Proving uniform continuity of function on a half-open interval whose derivative has a limit at the boundary I'm given a continuous function $f : (a,b] \rightarrow \mathbb{R}$ for which


*

*$f'(x)$ exists on $(a,b)$ and

*$\lim_{x \to^+ a} f'(x)$ exists


and asked to prove that $f$ is uniformly continuous.
I am having a bit of trouble with how to show this formally, though I understand the essence of the answer:


*

*First off, the proof would be immediate if $f$ was defined over the closed interval $[a,b]$ since continuous functions are uniformly continuous on closed domains.

*Second, because the limit of $f'(x)$ exists as $x \to^+ a$, $f$ must be Lipschitz on its domain ($f'$ must be bounded since it is bounded near $a$ and bounded everywhere to the right of $a$ because the domain is closed in that direction).
This is all very well and good for an intuitive answer, but it seems a bit hand wavy.
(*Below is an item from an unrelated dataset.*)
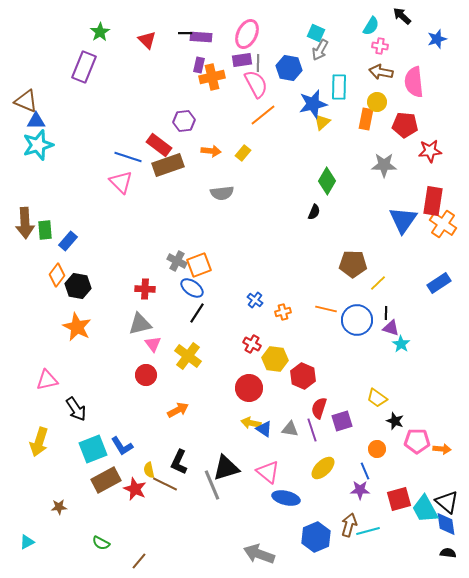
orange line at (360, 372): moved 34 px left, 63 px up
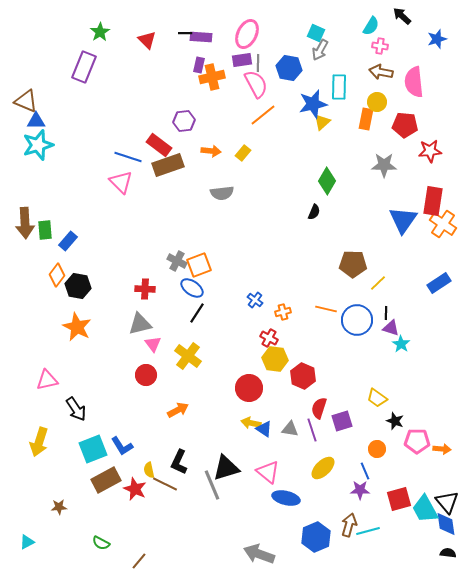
red cross at (252, 344): moved 17 px right, 6 px up
black triangle at (447, 502): rotated 10 degrees clockwise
How do I do give a real $\epsilon, \delta$ style argument here? Or is that overkill for this problem?
Thanks.
 A: First, let's show that $f(x)$ is bounded. Let $l = \lim_{x\to a^+} f'(x)$. We therefore have some $\delta > 0$ such that,
$$a < x < a + \delta \implies |f'(x) - l| < 1 \implies |f'(x)| < l + 1.$$
Suppose $x \in (a, a + \delta)$. Using the mean value theorem, there must be some $c \in (x, a + \delta)$ such that
$$f'(c) = \frac{f(a + \delta) - f(x)}{a + \delta - x}.$$
But $c \in (a, a + \delta)$, hence
$$\left|\frac{f(a + \delta) - f(x)}{a + \delta - x}\right| < l + 1 \implies |f(a + \delta) - f(x)| < (l + 1)(a + \delta - x) < \delta(l + 1).$$
Thereore,
$$|f(x)| < \delta(l + 1) + |f(a + \delta)|,$$
which shows $f$ is bounded on $(a, a + \delta)$. On the rest of the interval, $[a + \delta, b]$, the function is continuous and hence bounded on the compact interval. Therefore, $f$ is bounded on $(a, b]$.

Now suppose for the sake of contradiction that $\lim_{x \to a^+} f(x)$ does not exist. Then, due to the boundedness of $f(x)$, we can then construct sequences $(x_n), (y_n)$, both converging to $a$ from above, such that $f(x_n)$ and $f(y_n)$ both converge to different limits. Therefore, it follows that $x_n - y_n \to 0$ but $f(x_n) - f(y_n)$ converges to something non-zero, which implies that $(f(x_n) - f(y_n))/(x_n - y_n)$ becomes unbounded as $n \rightarrow \infty$, which contradicts the MVT and $f'$ being bounded locally to the right of $a$.
Hence $\lim_{x \to a^+} f(x)$ does exist, and so $f$ can be extended to a continuous function on $[a, b]$, which is uniformly continuous, and hence $f$ is uniformly continuous too.
A: Since $f'$ has side limit at $a$, it is bounded on $(a,c)$ for some $c>a$. So $f$ is Lipschitz (and hence uniformly continuous) on $(a,c]$. On the other hand, $f$ is also uniformly continuous on $[c,b]$ by compactness.
Now you can show the following general fact: if a function is uniformly continuous on $(a,c]$ and also on $[c,b]$, then it is uniformly continuous on $(a,b]$. Using this fact and the above observations the proof is finished.

PS: This is assuming the side limit of $f'$ exists and is finite, otherwise there are counter-examples.
PPS: $f'$ may still be unbounded on $(a,b]$, you can make counter-examples by adding countably-many disjoint tiny blobs with higher and higher derivatives.